▶ _Detalhes do exercício_
Pode reescrever o trecho sobre execução provisória, começando em "Assim, se a" e seguindo até "com a segurança.", substituindo "sentenças" por "decisões"?

▶ _Trecho do documento_

•••••

Neste contexto, o anseio de celeridade compreende logicamente receber o provimento desejado, por isto, ele aproxima-se da necessidade de um processo executivo em curto prazo. Atento à noção de que o processo de execução volta-se para a realidade fática, procurando modificá-la conforme a decisão jurisdicional, em outras palavras, é possível definir, ainda que de maneira genérica, "o processo de execução como o conjunto de atos destinados a assegurar a eficácia prática da sentença". 8 Page 738

Entretanto, deve-se sopesar também o valor da segurança jurídica, se por um lado é legítimo o interesse a uma execução- ainda que provisória- no menor lapso temporal possível, por outro, nos casos em que a execução provisória causar, ou ameaçar causar, um dano grave e de difícil reparação é preferível se esperar uma decisão mais amadurecida, se aguardar pela possibilidade de uma execução definitiva, pois até o trânsito em julgado inexiste propriamente condenação, uma palavra final do poder judiciário.

Assim, se a execução provisória é um instrumento de brevidade da prestação jurisdicional, por permitir que seus efeitos sejam mais rapidamente sentidos no plano fático, o efeito suspensivo dos recursos preconiza a segurança jurídica, retirando a eficácia do provimento jurisdicional até que ele seja reanalisado. No caso da apelação a presença do efeito suspensivo como regra impede a produção dos efeitos da maior parte das sentenças, o que se coaduna com a nossa tradição processual formalista e preocupada com a segurança.

•••••

▶ _Dados fornecidos_
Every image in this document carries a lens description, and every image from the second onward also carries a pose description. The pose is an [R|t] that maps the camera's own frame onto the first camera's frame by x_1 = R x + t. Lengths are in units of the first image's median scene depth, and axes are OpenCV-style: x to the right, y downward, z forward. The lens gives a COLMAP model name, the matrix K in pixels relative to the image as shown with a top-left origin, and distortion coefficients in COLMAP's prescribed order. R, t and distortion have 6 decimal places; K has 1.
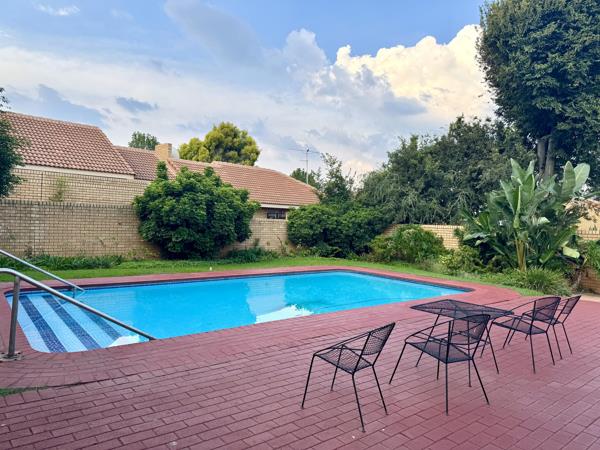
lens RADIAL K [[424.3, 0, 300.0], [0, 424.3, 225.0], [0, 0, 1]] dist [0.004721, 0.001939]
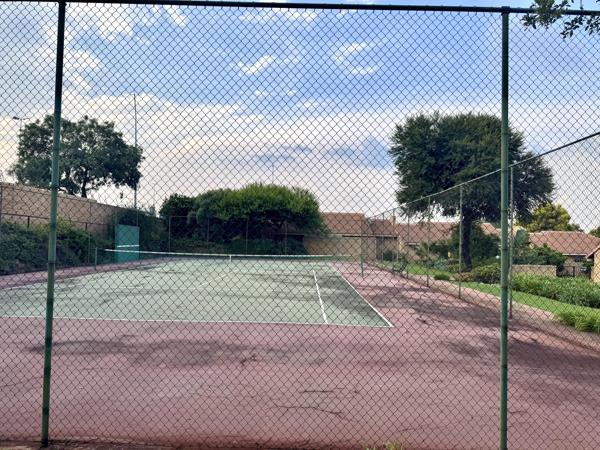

•••••

▶ _Resultado da tarefa_
Assim, se a execução provisória é um instrumento de brevidade da prestação jurisdicional, por permitir que seus efeitos sejam mais rapidamente sentidos no plano fático, o efeito suspensivo dos recursos preconiza a segurança jurídica, retirando a eficácia do provimento jurisdicional até que ele seja reanalisado. No caso da apelação a presença do efeito suspensivo como regra impede a produção dos efeitos da maior parte das decisões, o que se coaduna com a nossa tradição processual formalista e preocupada com a segurança.